His 2007 book, “A Slave No More: Two Men Who Escaped to Freedom, Including their Narratives of Emancipation,” chronicles the dramatic stories of Fredericksburg’s John Washington and North Carolina’s Wallace Turnage. Washington’s rare and poignant memoir, which includes his hand-drawn map of the area, is considered one of the greatest of slave narratives.
Washington, who grew up as a slave in Fredericksburg, escaped across the Rappahannock River to the Union army in Falmouth on April 18, 1862—150 years ago this week.
“His case is a stunning example of how slaves freed themselves but were also freed by the presence of Union troops,” Blight said in an email.
And it happened many months before Lincoln signed the Emancipation Proclamation, he noted.
Blight’s Yale course “The Civil War and Reconstruction Era, 1845–1877” is offered on YouTube and Apple’s iTunes U, with both audio and video versions.

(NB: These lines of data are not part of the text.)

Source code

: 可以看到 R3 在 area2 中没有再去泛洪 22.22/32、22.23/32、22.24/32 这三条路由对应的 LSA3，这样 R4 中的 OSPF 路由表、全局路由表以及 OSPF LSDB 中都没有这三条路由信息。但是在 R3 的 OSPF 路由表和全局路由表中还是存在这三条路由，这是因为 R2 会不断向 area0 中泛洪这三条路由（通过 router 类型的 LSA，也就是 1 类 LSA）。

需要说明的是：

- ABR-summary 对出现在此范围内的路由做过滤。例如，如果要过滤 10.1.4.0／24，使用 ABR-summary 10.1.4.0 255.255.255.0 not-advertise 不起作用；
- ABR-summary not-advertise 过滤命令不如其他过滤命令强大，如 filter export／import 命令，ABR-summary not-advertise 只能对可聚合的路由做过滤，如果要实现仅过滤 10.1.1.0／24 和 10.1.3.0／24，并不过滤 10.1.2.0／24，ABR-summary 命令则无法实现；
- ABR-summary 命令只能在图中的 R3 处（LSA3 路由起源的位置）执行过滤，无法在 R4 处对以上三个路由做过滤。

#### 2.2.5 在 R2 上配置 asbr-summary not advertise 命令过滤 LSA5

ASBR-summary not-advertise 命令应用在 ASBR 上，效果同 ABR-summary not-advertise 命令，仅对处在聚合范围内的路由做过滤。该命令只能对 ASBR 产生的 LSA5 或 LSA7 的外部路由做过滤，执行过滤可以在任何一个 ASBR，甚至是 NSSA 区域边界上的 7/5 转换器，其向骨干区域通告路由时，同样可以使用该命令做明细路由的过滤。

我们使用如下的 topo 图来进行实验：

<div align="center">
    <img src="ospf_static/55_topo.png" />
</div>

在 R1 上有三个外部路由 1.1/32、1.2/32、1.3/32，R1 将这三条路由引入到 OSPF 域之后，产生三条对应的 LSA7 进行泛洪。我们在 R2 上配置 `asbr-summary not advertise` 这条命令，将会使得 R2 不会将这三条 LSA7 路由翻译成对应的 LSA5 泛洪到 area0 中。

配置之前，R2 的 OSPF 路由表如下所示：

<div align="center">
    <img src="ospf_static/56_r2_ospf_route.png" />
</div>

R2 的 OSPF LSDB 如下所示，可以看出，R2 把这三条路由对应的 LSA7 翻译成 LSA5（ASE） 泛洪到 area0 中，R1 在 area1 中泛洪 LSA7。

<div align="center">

His newest work, “American Oracle: The Civil War in the Civil Rights Era,” follows four American writers—Robert Penn Warren, Bruce Catton, Edmund Wilson and James Baldwin—who plumb the disparities between remembrance and reality.

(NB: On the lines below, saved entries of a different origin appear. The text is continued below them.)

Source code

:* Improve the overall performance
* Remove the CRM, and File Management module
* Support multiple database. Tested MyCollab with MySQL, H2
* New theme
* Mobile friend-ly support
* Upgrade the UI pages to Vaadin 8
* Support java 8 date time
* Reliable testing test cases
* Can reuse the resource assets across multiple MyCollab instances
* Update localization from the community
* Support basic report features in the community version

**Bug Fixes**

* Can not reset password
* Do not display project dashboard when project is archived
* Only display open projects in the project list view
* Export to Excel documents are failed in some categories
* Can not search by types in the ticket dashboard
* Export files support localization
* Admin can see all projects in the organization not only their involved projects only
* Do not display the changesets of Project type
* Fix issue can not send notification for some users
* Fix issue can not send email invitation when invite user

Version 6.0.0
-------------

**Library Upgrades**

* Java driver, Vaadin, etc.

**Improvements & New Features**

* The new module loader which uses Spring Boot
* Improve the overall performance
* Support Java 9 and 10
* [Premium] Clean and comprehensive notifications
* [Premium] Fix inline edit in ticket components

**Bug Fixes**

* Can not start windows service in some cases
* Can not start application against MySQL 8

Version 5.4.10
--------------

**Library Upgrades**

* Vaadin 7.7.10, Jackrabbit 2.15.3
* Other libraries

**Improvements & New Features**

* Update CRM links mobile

Blight takes readers to the Lincoln Memorial’s steps on Aug. 28, 1963, a century after the signing of the Emancipation Proclamation. There, Martin Luther King Jr. told thousands of onlookers, “One hundred years later, the Negro still is not free.”
King spoke three years after the Virginia Civil War Commission published a guide telling teachers that “the Centennial is no time for finding fault or placing blame or fighting the issues all over again,” Blight notes.
As for his part of Saturday’s program, Hennessy said he intends “to take these big ideas of freedom and liberty and to put them into a local context—to look at how slavery came to its functional end here in Fredericksburg, and what that meant to those on all sides of the equation: slaves, owners, and members of the Union army.
His talk, “Freedom’s Tide: The Army, Emancipation, and the Fredericksburg Region, 1862,” will share the voices of those who experienced and shaped events firsthand.
“One of the things that makes this history so rich is that in fact it was seen and experienced and valued differently by different people,” Hennessy said. “The power of differing perspectives gives relief and volume to a story of critical importance to our nation.”
This week’s “Anguish” forum will take place from 1 to 5 p.m., at Fredericksburg Baptist Church, with a book-signing and reception to follow at the Fredericksburg Area Museum and Cultural Center, 1001 Princess Anne St. Books may be purchased during the event, or beforehand, at The Museum Store at 215 William St.
Saturday’s speakers’ forum is being sponsored by the museum, UMW and the National Park Service.